October 19, 2005
If the news of recent natural disasters and rising death tolls is really beginning to get under your skin, you're not alone.
For weeks now it has been the focus of newscasts and newspapers across the country and even the world.
Experts believe the news of one unexpected disaster happening after another is taking its toll.
"People are experiencing an increase in stress and in fear; it's harder for people to feel relaxed within themselves, within their home, within their family, within their community," said Clinical Psychologist Dr. Beverly K. Joyce.
Dr. Joyce believes events like the recent earthquake in South Asia, Hurricane Katrina, the war in Iraq, and the deaths associated with them, can make it hard for people to manage stress and feel safe.

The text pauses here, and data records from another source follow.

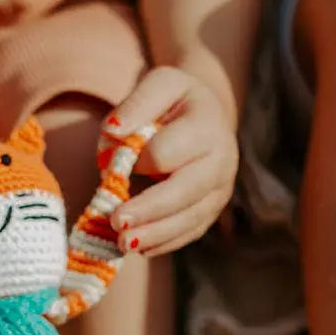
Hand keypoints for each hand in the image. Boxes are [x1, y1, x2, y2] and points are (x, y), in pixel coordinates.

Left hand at [107, 67, 238, 256]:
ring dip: (155, 234)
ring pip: (189, 218)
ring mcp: (220, 189)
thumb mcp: (158, 85)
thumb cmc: (174, 103)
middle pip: (184, 191)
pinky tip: (141, 249)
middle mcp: (222, 160)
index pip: (167, 151)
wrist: (206, 118)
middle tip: (117, 222)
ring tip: (123, 244)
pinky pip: (190, 232)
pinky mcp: (212, 211)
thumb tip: (114, 131)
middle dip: (149, 209)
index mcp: (207, 124)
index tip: (120, 163)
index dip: (140, 160)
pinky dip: (165, 243)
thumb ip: (137, 104)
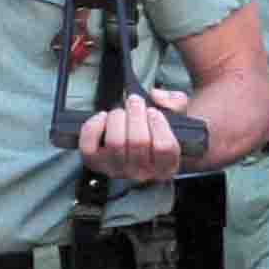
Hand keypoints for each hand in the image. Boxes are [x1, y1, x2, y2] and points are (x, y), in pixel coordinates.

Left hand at [76, 88, 190, 184]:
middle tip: (135, 101)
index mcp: (167, 166)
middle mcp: (142, 173)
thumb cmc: (158, 132)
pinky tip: (102, 117)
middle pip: (138, 142)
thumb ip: (177, 104)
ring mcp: (117, 170)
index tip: (153, 111)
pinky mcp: (96, 164)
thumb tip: (157, 96)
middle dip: (136, 115)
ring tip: (121, 110)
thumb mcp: (178, 119)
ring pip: (115, 143)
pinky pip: (89, 147)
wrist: (137, 146)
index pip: (164, 147)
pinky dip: (93, 128)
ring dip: (117, 118)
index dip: (158, 124)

"Of course you worry because it's a disruption of your life, but you can't do anything about it but try to cope the best way you can," said local resident Retta Noto.

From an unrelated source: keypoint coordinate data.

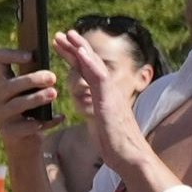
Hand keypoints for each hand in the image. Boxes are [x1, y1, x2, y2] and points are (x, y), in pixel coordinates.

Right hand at [0, 46, 61, 142]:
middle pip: (9, 84)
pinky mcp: (7, 133)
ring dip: (36, 98)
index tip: (31, 56)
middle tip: (53, 78)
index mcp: (2, 82)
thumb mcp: (32, 92)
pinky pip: (25, 126)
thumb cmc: (33, 112)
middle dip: (32, 79)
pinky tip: (59, 118)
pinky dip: (44, 122)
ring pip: (16, 104)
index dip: (11, 54)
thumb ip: (37, 79)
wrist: (26, 143)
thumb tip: (52, 67)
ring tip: (55, 94)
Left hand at [55, 28, 151, 171]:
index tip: (63, 46)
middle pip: (90, 64)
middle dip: (75, 48)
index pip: (88, 72)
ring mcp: (110, 94)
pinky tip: (79, 52)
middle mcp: (109, 91)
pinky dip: (90, 63)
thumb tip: (96, 113)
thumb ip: (100, 115)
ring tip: (67, 34)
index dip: (75, 58)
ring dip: (80, 49)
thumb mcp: (102, 126)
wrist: (130, 157)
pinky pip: (99, 77)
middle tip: (61, 34)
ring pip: (95, 66)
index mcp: (104, 96)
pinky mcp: (110, 101)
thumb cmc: (117, 146)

Coping mechanisms include talking about your feelings, eating healthy foods, exercising and limiting your exposure.
"We should be concerned about everybody all the time, but maybe not paralyzed," said local resident Roger Evans. "In Asia they've just been having horrible things. Should I be less worried because they're not Americans? You know, where do you draw the line?"
Dr. Joyce encourages people to get involved with relief efforts, but shares a harsh reality. "We experience our own suffering in response to other people's suffering, and yet we need to get on with our lives," she explained.
Experts say if you're feeling depressed or overwhelmed due to news of recent disasters and deaths, you might want to consider speaking with a counselor or psychologist.